Ich habe schon einige Dinge entdeckt, die anscheinend typisch kanadisch/amerikanisch sind. Neben dem obligatorischen Regal voller Ahornsirup auch etwas, das sich Cheese Whiz nennt. Es sieht aus, wie die Käsedips für Tacos, scheint aber dafür gedacht zu ein, dass man es aufs Brot schmiert. Noch habe ich es aber nicht probiert. Apropos Brot: Wie zu erwarten, ist das, was die hier als “Brot” bezeichnen durchweg Toast. Also wahrscheinlich werde ich demnächst anfangen mein Brot selbst zu backen. Einen Backofen habe ich ja.

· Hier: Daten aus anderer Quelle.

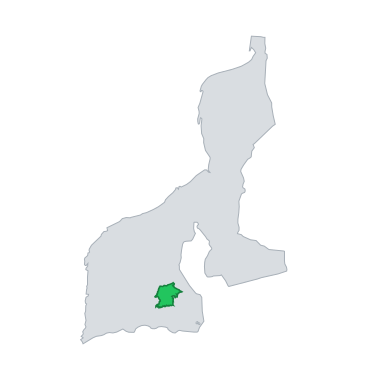 location of Majune, Niassa, Mozambique, rotated 185°
{"feature_id": "85939544B16952446601864", "entity_name": "Majune", "entity_type": "district", "adm_level": 2, "iso_a3": "MOZ", "parent_name": "Mozambique", "parent_adm1": "Niassa", "projection": "orthographic", "projection_center": [36.348, -13.329], "detail": "fine", "context": "in_parent", "style": "filled", "palette": "green", "viewbox_px": 384, "rotation_deg": 185, "n_neighbors": 0, "source": "geoboundaries", "source_scale": "gbopen_adm2", "svg_char_len": 7580}
<svg xmlns="http://www.w3.org/2000/svg" viewBox="0 0 384 384"><g transform="rotate(185 192 192)"><path d="M115.0,266.7L117.5,264.6L134.2,245.5L135.3,244.7L133.8,241.6L136.0,237.9L136.1,232.2L136.8,231.3L139.4,229.4L142.9,223.5L145.1,218.9L145.3,216.7L141.9,210.5L140.9,207.2L141.8,204.3L142.1,201.6L141.6,200.7L139.6,199.6L139.2,198.4L139.2,197.0L139.6,196.2L142.0,194.9L142.6,194.2L144.5,186.9L143.7,181.5L143.6,175.2L143.9,168.8L143.6,165.1L142.0,160.9L141.8,157.9L142.9,155.7L143.1,154.5L139.2,153.8L137.1,152.1L129.6,149.5L123.9,149.2L119.0,145.0L115.3,144.4L110.4,141.4L95.3,141.2L94.7,140.9L93.9,131.6L93.3,128.5L91.3,125.3L90.7,123.0L90.8,121.5L99.1,117.9L115.5,112.7L119.1,111.1L147.1,101.1L147.9,101.7L150.8,106.5L155.5,112.0L156.7,111.2L163.4,110.2L164.4,109.5L166.4,109.0L168.8,108.7L169.6,109.0L172.1,112.4L173.1,118.8L173.2,123.1L172.9,126.2L171.0,129.8L169.5,134.3L167.4,136.8L167.5,137.9L169.9,140.6L170.5,141.7L170.3,144.0L170.7,145.0L172.9,146.4L174.5,148.6L180.6,155.0L182.2,156.2L183.4,156.5L184.0,157.8L183.7,159.2L182.7,160.1L183.1,161.3L184.3,162.3L187.1,162.1L187.4,161.7L187.2,155.9L186.2,152.6L185.0,151.1L187.3,144.9L188.6,143.2L193.2,142.5L195.2,141.9L196.1,141.1L196.8,139.2L197.3,133.7L197.5,128.5L197.0,125.5L197.7,120.9L198.7,118.1L198.2,117.5L197.8,113.7L186.3,98.5L179.7,91.7L178.6,91.0L175.0,90.4L173.1,87.9L171.4,74.2L168.9,64.3L172.7,57.8L173.9,53.5L174.7,52.9L177.9,52.6L189.4,52.7L192.2,53.1L193.5,52.7L196.5,50.1L198.9,50.2L202.2,51.8L204.0,53.2L204.4,54.4L206.6,55.1L210.7,55.3L213.7,54.7L215.6,53.2L217.5,52.5L219.6,52.4L221.2,52.9L222.2,54.0L224.2,54.8L227.2,55.2L230.5,54.6L234.0,52.7L236.1,50.8L237.2,47.5L237.9,47.1L242.8,46.8L245.5,47.5L248.9,49.5L254.8,45.9L258.5,44.7L262.1,44.8L265.0,43.9L267.3,42.2L269.7,41.1L274.7,39.9L278.0,38.1L287.3,31.3L288.3,33.3L290.1,35.2L287.7,37.2L289.8,38.5L288.2,40.5L288.0,41.8L288.7,43.2L287.7,45.4L286.3,47.1L285.9,48.4L287.1,50.7L286.4,54.8L288.2,61.7L287.6,64.0L287.9,69.4L287.2,71.3L288.4,72.0L288.9,74.2L288.4,77.9L286.3,79.5L286.1,81.0L288.6,81.1L288.5,85.8L288.2,87.2L288.7,88.8L288.0,90.5L288.7,98.1L288.7,103.6L288.8,104.5L291.0,105.4L290.9,106.9L289.5,108.9L289.5,111.8L291.1,109.5L292.0,109.5L292.8,110.5L292.8,113.8L293.3,115.4L293.0,116.9L290.4,119.6L290.3,122.2L289.3,122.5L288.8,123.2L289.4,124.7L289.4,126.1L287.5,130.2L278.8,140.1L278.6,141.8L276.3,144.9L274.0,145.4L272.7,146.2L273.6,149.0L262.1,155.9L261.0,156.9L259.1,159.4L255.3,160.8L251.2,160.9L250.6,161.4L241.3,164.6L239.5,166.1L235.5,167.5L229.3,171.0L224.3,174.3L218.5,179.3L217.7,182.0L215.0,185.5L211.0,189.6L208.6,193.1L208.4,194.6L207.0,195.0L205.8,193.6L205.3,196.4L204.3,196.6L203.2,196.0L198.1,199.0L194.4,202.3L189.1,208.8L181.4,215.1L179.6,215.3L177.1,213.1L175.8,213.0L177.8,215.3L177.7,220.6L176.8,226.8L177.0,228.1L182.2,234.6L184.7,242.2L184.9,246.1L187.5,251.1L188.7,258.7L188.5,265.7L189.8,266.8L190.2,265.8L190.4,261.4L191.1,260.2L191.7,260.4L192.4,262.8L192.7,265.3L191.7,270.8L192.0,273.0L193.3,276.7L191.9,281.1L189.7,293.0L190.2,293.8L191.4,294.0L191.8,292.7L192.5,292.7L192.8,293.5L191.9,298.2L191.0,300.2L187.7,305.3L186.0,307.4L183.0,309.6L176.2,312.9L162.4,317.8L153.8,321.6L147.0,326.2L144.1,329.2L142.9,332.6L140.7,336.2L142.8,339.1L145.4,341.2L146.5,337.7L147.2,337.6L146.4,352.4L137.0,352.7L134.3,352.3L132.8,352.4L132.4,346.3L131.1,341.7L131.5,338.4L131.3,336.6L129.3,335.5L128.7,331.9L129.7,329.2L129.0,306.5L125.3,295.5L120.4,287.7L120.0,283.7L117.7,274.9L115.0,266.7ZM175.2,63.4L176.4,62.8L176.6,61.6L175.8,61.1L175.1,61.2L174.8,63.0L175.2,63.4ZM174.4,61.3L173.4,60.5L172.7,60.7L172.5,61.4L173.2,62.3L174.0,62.4L174.4,61.3Z" fill="#d9dde1" stroke="#a8b0b8" stroke-width="1"/><path d="M193.3,91.7L194.1,92.1L194.9,92.4L196.0,92.7L196.1,93.3L196.5,93.4L196.9,93.6L197.4,93.7L197.8,93.9L198.6,94.1L199.4,94.6L200.1,94.7L200.4,95.0L201.3,95.3L201.5,95.9L201.7,96.0L202.0,96.1L202.0,96.3L202.3,96.3L202.5,96.4L202.6,96.7L202.6,96.8L202.6,97.0L203.1,97.4L203.0,97.5L202.8,97.5L202.7,97.4L202.4,97.6L202.2,97.6L201.9,97.9L202.1,98.1L201.9,98.3L201.9,98.7L201.6,98.9L201.6,99.0L202.0,99.3L202.4,99.7L202.6,99.7L202.7,99.8L202.8,99.9L202.9,100.0L203.2,99.6L203.7,99.3L206.0,98.1L206.9,97.8L207.5,97.5L208.0,97.4L208.6,96.7L208.8,96.5L209.0,96.3L209.7,96.4L210.1,96.4L210.4,96.3L210.7,96.4L210.9,96.3L211.2,96.5L211.6,96.5L211.7,96.3L212.0,96.1L212.1,95.9L212.5,95.6L212.8,95.3L213.0,95.3L214.2,95.4L215.5,95.4L215.5,95.2L215.8,94.8L216.1,94.6L216.2,94.3L216.1,93.9L216.4,93.5L216.4,93.3L216.6,93.1L216.7,92.8L216.7,92.6L216.7,92.4L216.9,92.2L216.9,91.7L216.9,91.2L216.8,90.9L217.0,90.7L217.0,90.4L217.3,89.9L217.5,89.8L217.6,89.6L217.5,89.3L217.5,89.2L217.4,89.0L217.6,88.8L217.7,88.4L217.5,88.2L217.8,87.9L217.9,87.7L217.8,87.4L218.1,87.3L218.1,87.2L217.9,87.0L217.9,86.7L218.0,86.6L217.9,86.5L218.0,86.4L218.0,86.2L218.3,86.2L218.5,86.1L218.7,85.9L218.8,85.8L218.9,85.7L219.0,85.6L219.0,85.4L219.2,85.0L219.2,84.9L219.3,85.0L219.5,84.9L219.8,84.6L219.8,84.4L219.8,84.2L220.0,84.2L219.7,84.1L219.3,84.1L219.0,84.2L218.6,84.2L217.8,85.0L217.6,84.7L217.2,84.7L216.9,84.8L216.8,84.7L216.6,84.5L216.2,84.2L216.1,83.8L215.9,83.7L215.8,83.1L215.7,83.0L215.6,82.8L215.4,82.5L214.9,82.1L214.7,82.0L214.7,81.9L214.3,81.5L214.2,81.1L214.3,81.0L214.3,80.8L214.2,80.7L214.3,80.6L214.3,80.4L214.7,80.3L215.0,80.0L215.0,79.7L214.9,79.2L215.1,78.9L215.1,78.7L215.0,78.1L215.1,77.9L215.1,77.6L215.9,77.4L216.1,77.2L216.4,76.9L216.9,76.8L217.0,76.4L217.5,76.2L217.6,75.7L218.0,75.5L218.0,75.2L218.0,74.9L217.8,75.2L217.6,75.2L217.4,75.3L217.3,75.1L217.1,74.9L217.0,75.3L216.9,75.3L216.7,75.1L216.5,75.3L216.3,75.2L216.3,74.9L216.1,74.7L216.1,74.9L215.8,75.2L215.8,75.3L215.7,75.4L215.5,75.2L215.3,74.9L215.4,74.7L214.8,74.7L214.7,74.5L214.3,74.7L214.2,74.7L213.9,74.6L214.0,74.4L213.8,74.5L213.7,74.4L213.4,74.5L213.4,74.4L213.4,74.2L213.1,74.4L212.9,74.4L212.9,74.5L212.6,74.7L212.4,74.7L212.2,74.6L211.8,74.7L211.7,74.8L211.3,75.2L211.3,75.3L211.1,75.4L211.1,75.5L211.0,75.8L210.9,75.7L210.5,75.8L210.4,75.7L210.1,75.9L210.1,75.7L209.8,75.6L209.6,75.9L209.4,76.0L209.3,75.8L209.3,75.6L209.1,75.5L208.7,75.5L208.3,75.8L208.1,76.0L207.9,76.1L207.9,76.3L207.6,76.3L207.4,76.6L207.4,76.8L207.2,76.7L206.4,76.7L206.1,76.4L206.0,76.6L205.9,76.6L205.7,76.7L205.3,77.0L205.0,76.9L204.9,76.9L204.8,76.7L204.7,76.8L204.7,77.0L204.4,77.0L204.3,76.8L204.1,76.9L203.8,77.0L203.6,77.3L203.4,77.3L202.7,77.1L202.4,77.1L202.3,77.3L202.0,77.4L201.6,77.7L201.4,77.7L201.0,77.6L201.2,77.8L201.2,78.3L201.1,78.8L201.2,79.1L201.3,79.2L201.4,79.3L201.4,79.8L201.4,80.1L201.4,80.6L201.2,80.7L201.4,80.9L201.4,81.0L201.2,81.0L201.2,81.3L201.1,81.5L201.3,81.7L201.3,81.8L201.2,81.8L201.4,81.9L201.4,82.1L201.5,82.0L201.5,82.3L201.4,82.3L201.3,82.5L201.3,82.8L201.3,83.5L201.2,83.5L201.4,83.6L201.4,83.8L201.3,84.1L201.4,84.3L201.5,84.3L201.4,84.4L201.5,84.5L201.5,84.8L201.7,85.0L201.8,85.1L202.0,85.4L202.1,85.7L202.1,85.8L202.1,86.1L202.4,86.1L202.6,86.0L202.9,86.1L203.0,86.2L202.6,86.5L202.5,86.4L202.4,86.5L202.2,86.5L201.9,86.6L201.8,86.9L201.6,86.9L201.5,87.0L201.4,87.0L201.4,86.9L201.0,87.1L200.8,87.2L200.7,87.1L200.4,87.0L200.6,86.9L200.2,86.8L200.3,86.7L200.1,86.5L200.1,86.2L200.1,85.9L199.8,85.6L199.6,85.7L199.4,85.4L199.3,85.5L199.1,85.8L198.6,86.0L198.4,86.2L198.2,86.3L197.9,86.4L197.6,86.3L197.6,87.3L197.5,87.6L197.6,87.8L198.2,88.3L198.4,88.7L197.9,88.5L197.8,88.8L197.4,88.8L197.2,89.1L197.0,89.4L197.1,89.7L197.0,89.9L196.7,90.2L196.5,90.3L196.4,90.3L196.3,90.6L195.9,90.8L195.8,90.7L195.7,90.8L195.4,91.0L194.9,91.2L193.9,91.4L193.6,91.5L193.3,91.7Z" fill="#22c55e" stroke="#15803d" stroke-width="1.5"/></g></svg>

Andere Duschen nach dem Schwimmbad, um das Chlor abzuwaschen und die Kanadier duschen mit Chlorwasser… Das Leitungswasser hier ist voller Chlor. Für jemanden, der bevorzugt Leitungswasser trinkt (günstiger und muss man nicht schleppen), ist das blöd. Allerdings habe ich bereits eine gute Lösung dafür gefunden. Chlor ist recht flüchtig. Also wenn man eine Karaffe mit Wasser füllt und ein paar Stunden wartet, dann ist das gesamte Chlor verschwunden und das Wasser schmeckt normal.

Mein Apartment ist der Hammer (Abgesehen vom undichten Fenster und dem lauten Kühlschrank). Wenn ich es schaffe, dann nehme ich ein kleines Video auf. Die Aussicht vom 19. Stock durch die Bodentiefen Fenster auf den Meeresarm und über Teile der Stadt dahinter ist ziemlich episch. Geheizt wird es nicht über eine klassische Heizung, sondern einen Gaskamin. Der Nachteil ist, dass man ihn erst anstellen muss, um es warm zu haben, aber ich liebe Kamine.